Is there a way to import all my photos into Lightroom CC and then select/put them into folders/albums.  It's quite tedious to do it a folder at a time.


----------



## Jim Wilde (Oct 26, 2017)

Yes, if that's what you want to do. Use the Add Photos option and select your photos parent folder, that'll select all the photos in all the sub-folders below that parent. But make sure you understand that all those photos in full original form will subsequently be uploaded to the Adobe cloud, but additionally LRCC will first make a local copy of ALL those images, pending the upload. So if you going ahead with that, make sure you have sufficient disk space to copy all those images to on the drive that you have selected on the "Local Storage" tab of the LRCC preferences. If you've not set a specific location, LRCC will use the default area on your Macintosh HD.


----------



## clee01l (Oct 26, 2017)

If you have been with Lightroom through previous versions, you already have a Lightroom Catalog in LR5, LR6, or converted to LR7 (Classic).  You can migrate that catalog to the cloud in LRCC using the "Migrate Lightroom Catalog"  found on the File Menu. You will need enough room on the volume designated for Local Storage of LRCC files to accommodate every image file that you want to migrate. 
All of your Lightroom catalog collections including smart collections will be converted to LRCC albums.  If you have Smart Collections they are probably going to be useless in the cloud since the cloud albums are not dynamic.


----------



## Embassy (Oct 26, 2017)

OK. So I jumped in from now Classic to Cloud LRCC. Migrated the 13K pix. Now have a long filmstrip at the bottom of LR. I'm guessing the old structure (My Pictures/2017/Johnny's 1st bday/25 raw pix) is long gone. I see the structure starting with year and listing months. So, I now will have to rebuild using, what, keywords? Help.


----------



## clee01l (Oct 26, 2017)

Embassy said:


> OK. So I jumped in from now Classic to Cloud LRCC. Migrated the 13K pix. Now have a long filmstrip at the bottom of LR. I'm guessing the old structure (My Pictures/2017/Johnny's 1st bday/25 raw pix) is long gone. I see the structure starting with year and listing months. So, I now will have to rebuild using, what, keywords? Help.
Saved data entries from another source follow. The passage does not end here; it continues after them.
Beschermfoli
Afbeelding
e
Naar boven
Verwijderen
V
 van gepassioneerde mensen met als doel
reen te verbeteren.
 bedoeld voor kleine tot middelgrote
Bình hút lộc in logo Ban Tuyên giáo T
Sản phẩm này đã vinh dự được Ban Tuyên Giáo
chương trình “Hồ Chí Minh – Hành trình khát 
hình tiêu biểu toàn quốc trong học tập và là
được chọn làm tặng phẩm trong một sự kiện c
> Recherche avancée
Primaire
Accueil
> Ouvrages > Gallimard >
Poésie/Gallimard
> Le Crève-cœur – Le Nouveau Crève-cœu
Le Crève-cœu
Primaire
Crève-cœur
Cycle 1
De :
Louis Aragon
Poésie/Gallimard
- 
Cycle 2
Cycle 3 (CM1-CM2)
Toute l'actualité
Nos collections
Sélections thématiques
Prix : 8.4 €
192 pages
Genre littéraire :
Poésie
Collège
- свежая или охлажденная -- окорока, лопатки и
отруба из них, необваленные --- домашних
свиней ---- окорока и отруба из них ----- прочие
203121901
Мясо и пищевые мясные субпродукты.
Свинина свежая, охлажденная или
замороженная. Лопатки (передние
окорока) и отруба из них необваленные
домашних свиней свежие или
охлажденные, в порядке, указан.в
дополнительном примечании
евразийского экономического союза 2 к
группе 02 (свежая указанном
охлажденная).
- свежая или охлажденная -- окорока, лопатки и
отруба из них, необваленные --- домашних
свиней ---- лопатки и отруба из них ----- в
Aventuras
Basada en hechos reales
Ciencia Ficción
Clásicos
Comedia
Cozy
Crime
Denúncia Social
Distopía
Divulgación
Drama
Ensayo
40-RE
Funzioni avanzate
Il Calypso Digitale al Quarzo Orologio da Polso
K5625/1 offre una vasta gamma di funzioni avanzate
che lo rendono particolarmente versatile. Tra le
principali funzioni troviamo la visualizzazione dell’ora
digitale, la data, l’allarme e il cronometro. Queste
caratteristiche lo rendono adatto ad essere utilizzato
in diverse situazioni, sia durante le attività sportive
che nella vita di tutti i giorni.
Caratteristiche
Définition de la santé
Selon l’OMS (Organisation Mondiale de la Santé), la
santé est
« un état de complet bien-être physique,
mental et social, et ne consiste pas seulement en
When you migrated your LR6?LR Classic catalog file, LRCC created albums from your collections, If you weren't using collections, now you know why you should have.  You can still use Lightroom Classic with your local catalog.  Nothing has changed wrt how it works with folder and how LR6 worked with folders. If you want to assign a keyword phrase like "Johnny's 1st bday"  for the images in that folder and then sync your Lightroom Classic to the cloud, LRCC will pick up those keywords and you can then create an album for the images that were formerly in that folder of that name.


----------



## Bryan Turner (Nov 8, 2017)

Migrate photos and videos from Lightroom Classic CC to Lightroom CC

This link describes the way to prepare for the migration.
I highly suggest any user read ALL of this info before attempting any migration.


----------